The palace received its current appearance between 1687 and 1709, when Elector Johann Hugo von Orsbeck had it redesigned in the Baroque style by his court architect Johann Christoph Sebastiani. The ceiling paintings are by Lazaro Maria Sanguinetti and depict allegories of light and personifications of the four elements: air, earth, fire and water. The complex served as the residence of the Archbishops of Trier until the end of the 18th century, before the last Elector, Clemens Wenceslaus of Saxony, fled from the French revolutionary armies in 1794, and the Electorate was abolished in 1801. The former Trier possessions - and with them Montabaur Palace - fell to the Duchy of Nassau-Weilburg. The Dukes of Nassau subsequently used the complex as a hunting lodge.

From 1851 until 1880, the buildings housed the Ducal Nassau Teacher Training College. From 1868 onward, they also served as the seat of the district administration office and, until 1945, as the residence of the district administrator of the Lower Westerwald district. After the Second World War, the castle was used as the administrative seat of the Montabaur administrative district from 1946 onward.

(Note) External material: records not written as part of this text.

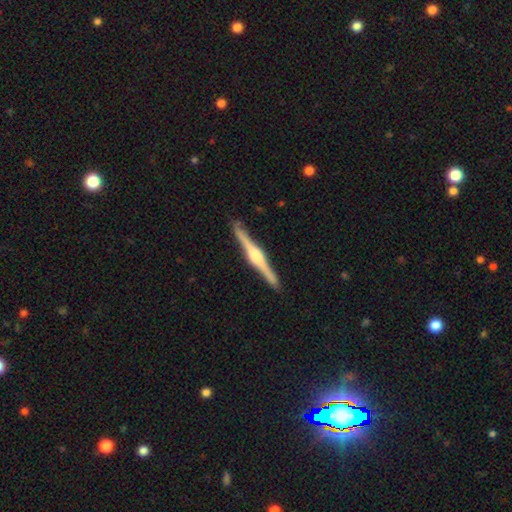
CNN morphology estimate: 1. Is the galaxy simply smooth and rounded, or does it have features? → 83% featured or disk, 12% smooth, 5% star or artifact.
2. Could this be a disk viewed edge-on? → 98% yes, 2% no.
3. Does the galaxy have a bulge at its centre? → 77% rounded, 19% boxy, 4% none.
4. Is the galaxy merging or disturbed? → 90% none, 8% minor disturbance, 2% major disturbance, 1% merger.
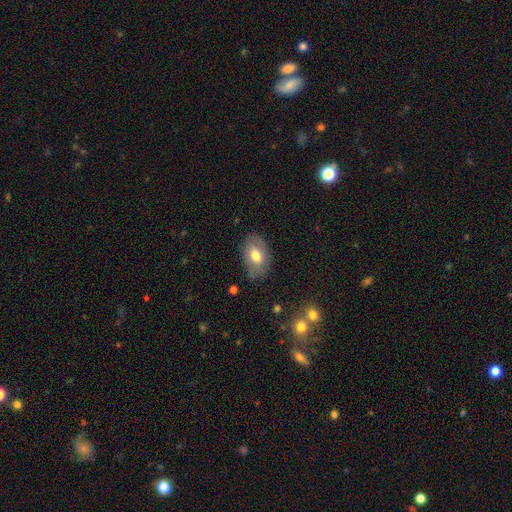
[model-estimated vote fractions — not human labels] Q: Smooth or featured?
A: smooth (70%); runner-up: featured or disk (23%)
Q: How rounded?
A: in between (89%); runner-up: round (10%)
Q: Merging?
A: none (77%); runner-up: minor disturbance (17%)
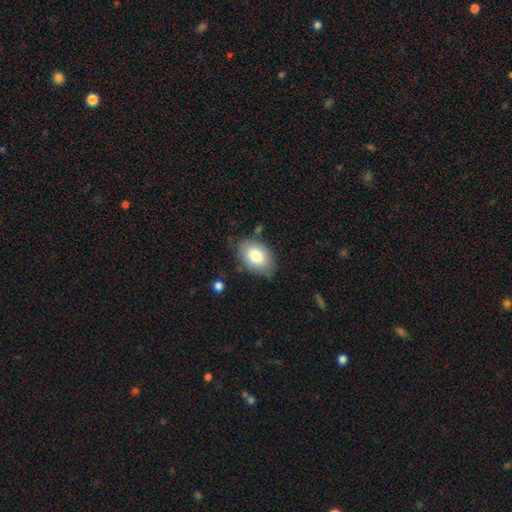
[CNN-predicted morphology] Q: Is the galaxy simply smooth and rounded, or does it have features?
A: smooth — 81%.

In 1969, the German Cooperative Society acquired the property, which was subsequently used by the Schulze-Delitzsch Institute and the Federal Cooperative School Raiffeisen. After the two institutes merged in 1978 to form the Academy of German Cooperatives, the Academy purchased the castle and converted it into a seminar and conference center.

===Current use===
Since 1970, Montabaur Castle has served as a nationwide center for management training for prospective and current managers of cooperative banks and cooperative enterprises.

The ADG Group on the Montabaur Castle campus includes the Academy of German Cooperatives, the ADG Business School at Steinbeis University, the ADG Scientific – Center for Research and Cooperation, and the Hotel Schloss Montabaur.